Online game hacks almost invariably exploit the kinds of design errors that come from hiring programmers who have only ever programmed games. Simple distributed data integrity checks (and a suspicous mind, and an understanding of why windows programs are never secure) could pretty much cut them down to nill.

(And before anybody starts narfing, I fully understand that, what with the distributed processing model the above math would need "fudge factors" and some adaptability. These too, are techinques that are well understood by people who work with distributed processing and data collection and synchronization tasks understand. Lossy environment and everything. This also wouldn't involve any real CUP hardship if designed correctly. Compared to the time to compute and render a frame, doing an MD5 over the domain of core data every few seconds isn't that hard to schedule. And it wouldn't necessarily have to be even as strong as an MD5. But gawd people, these games arn't even doing a data domain XOR... They don't get to cry over it when people do an exterior memory image patch hack. It's like leaving your car running with the doors open in Flatbush and then whining when it gets stolen. 8-)

Re:Hmm...

[Yumpee]

Proof that there exist some functions with unobfuscatable properties (for some definition of unobfuscability) need not imply that practical obfuscation is not possible.

Christian Collberg [arizona.edu] has done some very interesting work on obfuscating programs at a high-level by densely intertwining their control flow and data accesses with a parallel heap-pointer-intensive computation.
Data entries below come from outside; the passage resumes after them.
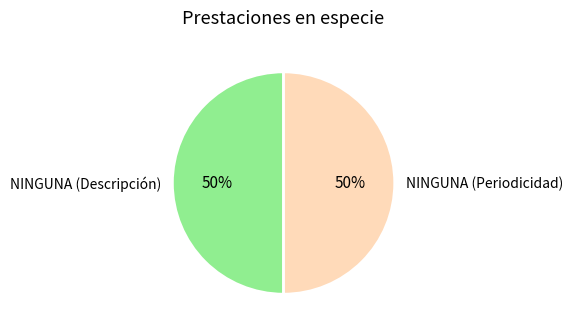

Combined, do NINGUNA (Periodicidad) and NINGUNA (Descripción) account for over 50%?

Yes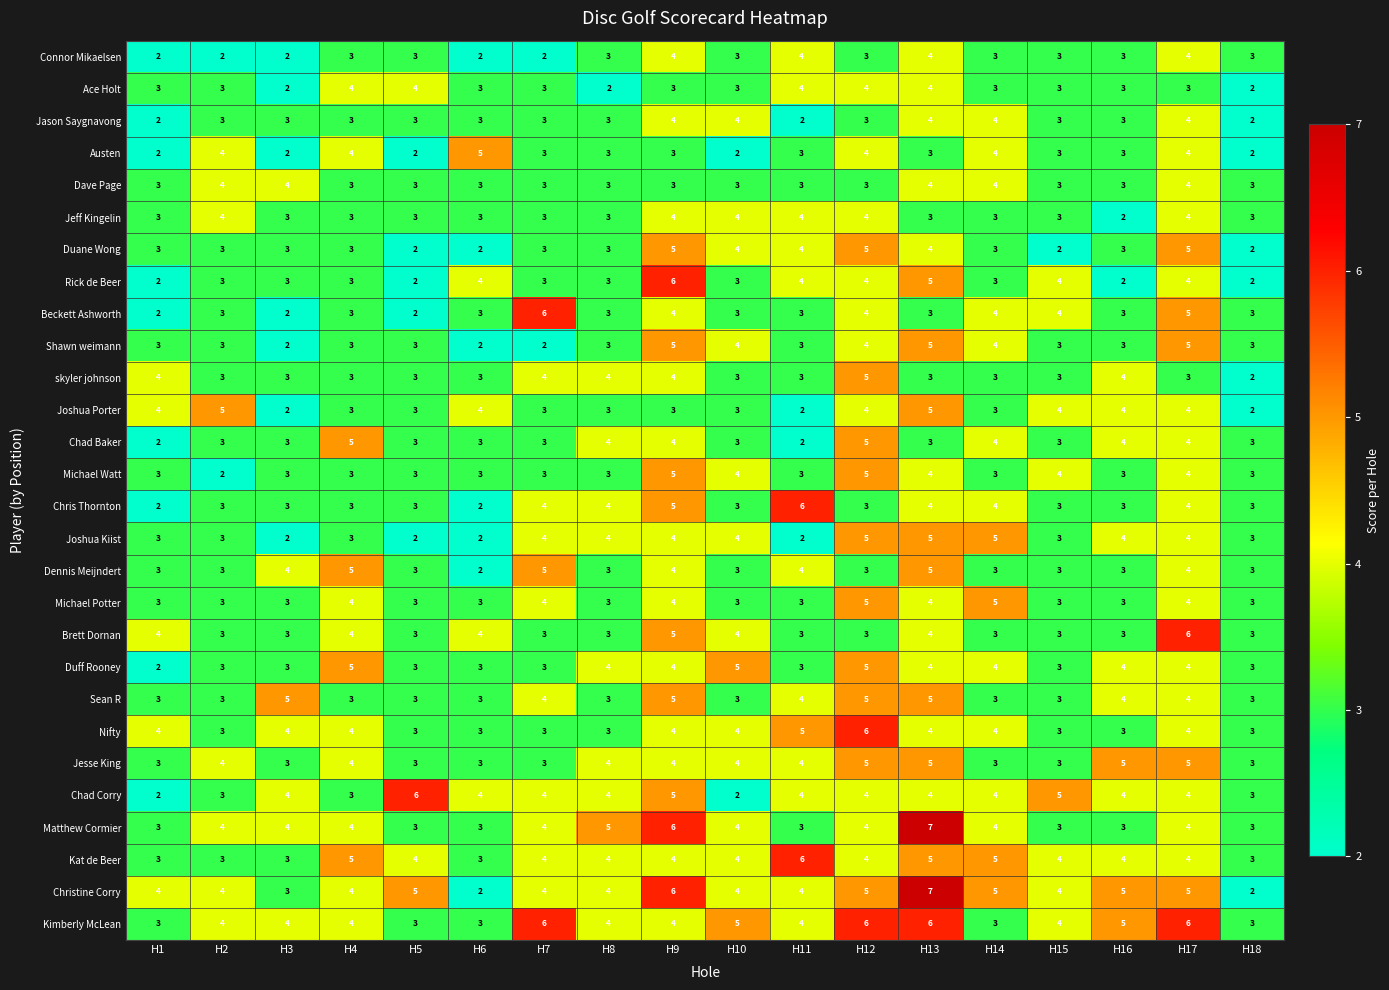

What is the difference between the highest and lowest values at H13?

4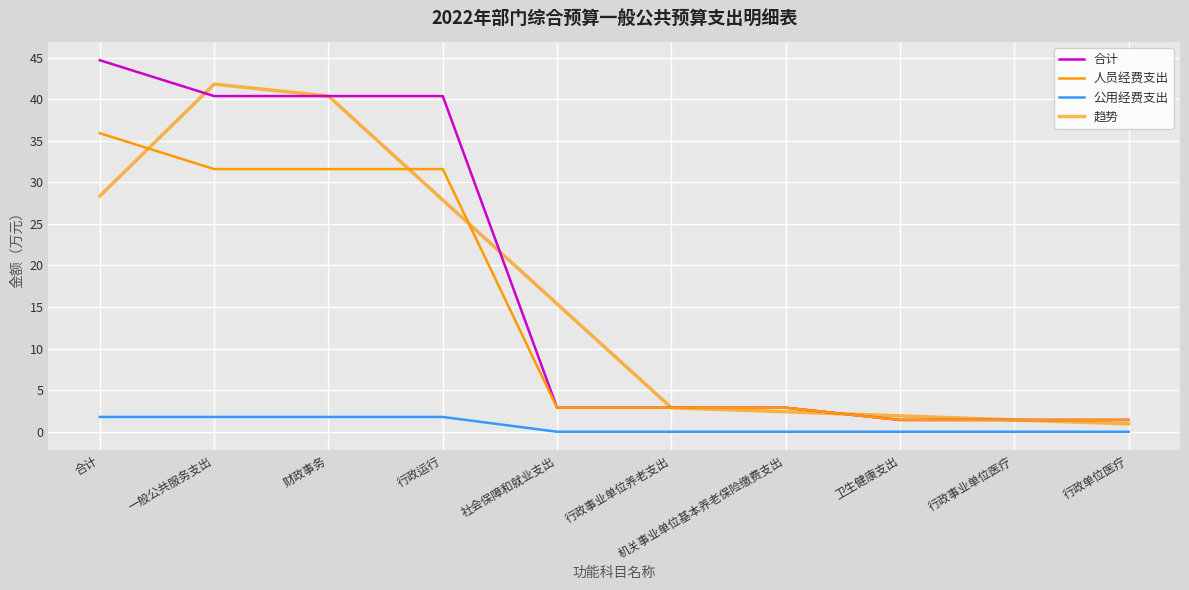

What is the total value across all series at 卫生健康支出?

4.8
Sort of like a separate thread, with the key point that lots of dynamically allocated memory must be used to defeat analysis. This both obfuscates the original program and also helps in tamper-proofing (the original program can be modified by the compiler to rely on the values computed by this alternate thread).

Separating the main program from the inserted "thread" is much harder than checking and skipping some branch instructions in a decompiler or SoftICE. Static pointer analysis is an NP- hard problem for compilers, which makes de-obfuscation of this kind probably not practical.

Y.

Funny? Redundant!

[DarkHelmet]

http://polls.slashdot.org/comments.pl?sid=95819&ci d=8208868 [slashdot.org]

Give credit where credit is due. Granted, for all I know the one I linked is ripped too, but still...

Time to filter out the new redundant / trolls, relevant or not.